A very good day with horses, indeed - may all my days be so good.


  1. It will be fun to see what you and drift are working on in six months. Sounds like a great day with all three horses!

  2. Wow, that tooth is something! Hope you have many more "good" days. :-)

  3. Poor Dawn! It's wonderful that removing that tooth has made such a difference for her, though. I'm glad she's feeling so much better.

    Sounds like a wonderful day with all your equine friends!

  4. wow,i think you just made my mind up for me. we had a very unusual "no give" session today - very strange. he would not give his jaw to the left, at all - very strange. i attempted to check his teeth and didn't see anything alarming (but what do i know?!) this is so uncharacteristic for him that maybe he's got a tooth issue.... thanks for your post!

  5. That's quite the nasty tooth. Miss Dawn must be glad it's outta there!

  6. Here's to a riding season chock full!

    I wanted to ask - what are neck and head shakes about? Smokey does these most rides lately. Just one or two good one, once we settle in.

  7. Sounds like a wonderful day!

  8. Breathe - some horses have what is called head-shaking syndrome, which tends to be seasonal. One hypothesis is that it's caused by irritation of the trigeminal nerves in the face due to seasonal allergies - sometime the antihistimine cyproheptadine is used to treat this, and there are other things you can do. But a horse with head-shaking syndrome will shake its head constantly and violently - it doesn't happen just for a few shakes.

    Dawn gets "bugs up the nose" sometimes - I don't know for sure what causes it but she will shake her head up and down for a bit and then stop. Happens when the bugs are out so I suspect something's getting up her nose, but who knows?

  9. Our Beautiful Life - lack of jaw movement from side to side isn't usually the result of a problem as serious as Dawn's - it's often the result of tooth issues, particularly in the incisors, that prevent full lateral movement of the jaws to both sides, which puts strain on the TMJs. If you search "dentist" on my blog, or "Mike Fragale", you'll find my earlier posts on natural balance dentistry, which is different from the dentistry practiced by most equine dentists and veterinarians. Inability to relax the jaw or neck to one side or the other can also be the result of a chiropractic issue in the face, poll or neck.

  10. Good workout, Kate. May you always ride a good horse. (Word verification: nolows- describes your day!)

  11. Sounds ike a great day ! SO pleased to read Dawn's issues are resolving ,poor darlin it must have been sore!Drift sounds like a boy who has been ruling the roost where he comes from. I think you are on the rright track with focusing on manners and settling , the rest will follow .
    Like the new look of the blog btw

  12. H-m-m-m....a hormone test might still be in Drift's future. The behavior is a bit worrisome. Still, he is in capable hands, so I am sure you will know what to do.

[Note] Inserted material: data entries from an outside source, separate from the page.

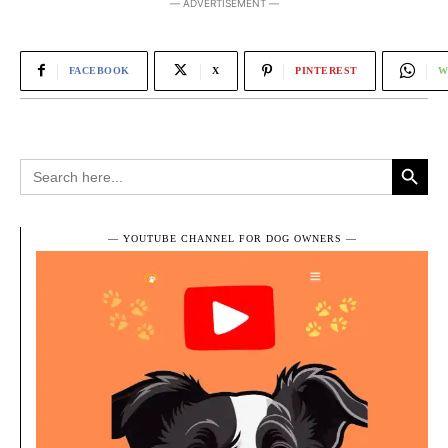
― ADVERTISEMENT ―
FACEBOOK
X
PINTEREST
W
Search Button
Search
for:
― YOUTUBE CHANNEL FOR DOG OWNERS ―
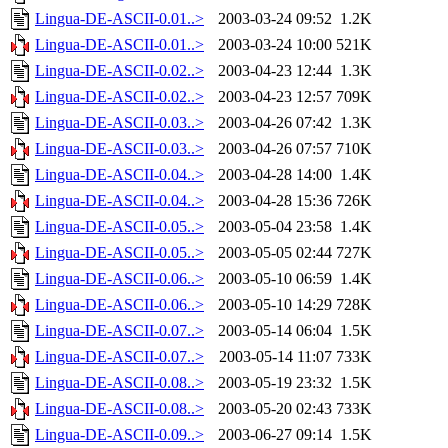
Lingua-DE-ASCII-0.01..>
2003-03-24 09:52
1.2K
Lingua-DE-ASCII-0.01..>
2003-03-24 10:00
521K
Lingua-DE-ASCII-0.02..>
2003-04-23 12:44
1.3K
Lingua-DE-ASCII-0.02..>
2003-04-23 12:57
709K
Lingua-DE-ASCII-0.03..>
2003-04-26 07:42
1.3K
Lingua-DE-ASCII-0.03..>
2003-04-26 07:57
710K
Lingua-DE-ASCII-0.04..>
2003-04-28 14:00
1.4K
Lingua-DE-ASCII-0.04..>
2003-04-28 15:36
726K
Lingua-DE-ASCII-0.05..>
2003-05-04 23:58
1.4K
Lingua-DE-ASCII-0.05..>
2003-05-05 02:44
727K
Lingua-DE-ASCII-0.06..>
2003-05-10 06:59
1.4K
Lingua-DE-ASCII-0.06..>
2003-05-10 14:29
728K
Lingua-DE-ASCII-0.07..>
2003-05-14 06:04
1.5K
Lingua-DE-ASCII-0.07..>
2003-05-14 11:07
733K
Lingua-DE-ASCII-0.08..>
2003-05-19 23:32
1.5K
Lingua-DE-ASCII-0.08..>
2003-05-20 02:43
733K
Lingua-DE-ASCII-0.09..>
2003-06-27 09:14
1.5K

    As for Dawn! Poor girl. Ironically, the vet was just here and did teeth. Tucker ended up in a similar rig and with similar tranquilizer so he could have two hooks taken off his back molars. That too, according to my vet, would interfere with his going happily on the bit.

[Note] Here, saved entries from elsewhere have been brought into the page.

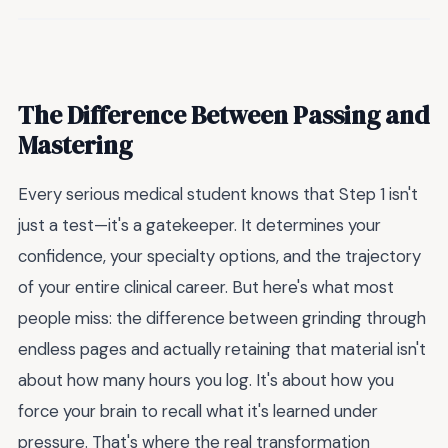
The Difference Between Passing and
Mastering
Every serious medical student knows that Step 1 isn't
just a test—it's a gatekeeper. It determines your
confidence, your specialty options, and the trajectory
of your entire clinical career. But here's what most
people miss: the difference between grinding through
endless pages and actually retaining that material isn't
about how many hours you log. It's about how you
force your brain to recall what it's learned under
pressure. That's where the real transformation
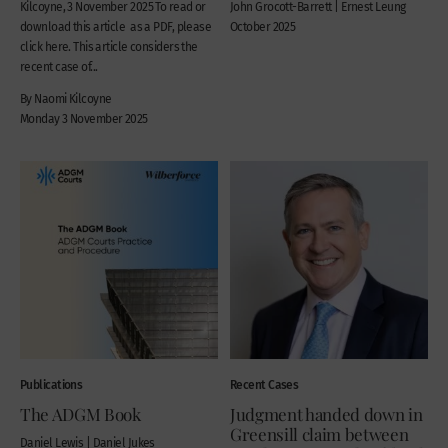
Kilcoyne, 3 November 2025 To read or
John Grocott-Barrett | Ernest Leung
download this article as a PDF, please
October 2025
click here. This article considers the
recent case of...
By Naomi Kilcoyne
Monday 3 November 2025
Publications
Recent Cases
The ADGM Book
Judgment handed down in
Greensill claim between
Daniel Lewis | Daniel Jukes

    So many times issues of training are related to physical problems. It is something we always need to remember.

  13. That tooth is nasty, no wonder she didn't want a bit in her mouth. Glad she is feeling better and you had a good ride.

    Drift sounds like our Blue when he was younger. We even had a vet check him to make sure everything was missing that was supposed to be missing. Seems in his younger years he just thought all the girls were in love with him. He even tried to mount a few. As he's aged and been trained the behaviors have stopped totally. Good luck.

    And wonderful Pie as usual.

  14. things are coming along for you on all fronts!
    ugh that tooth was something wasn't it?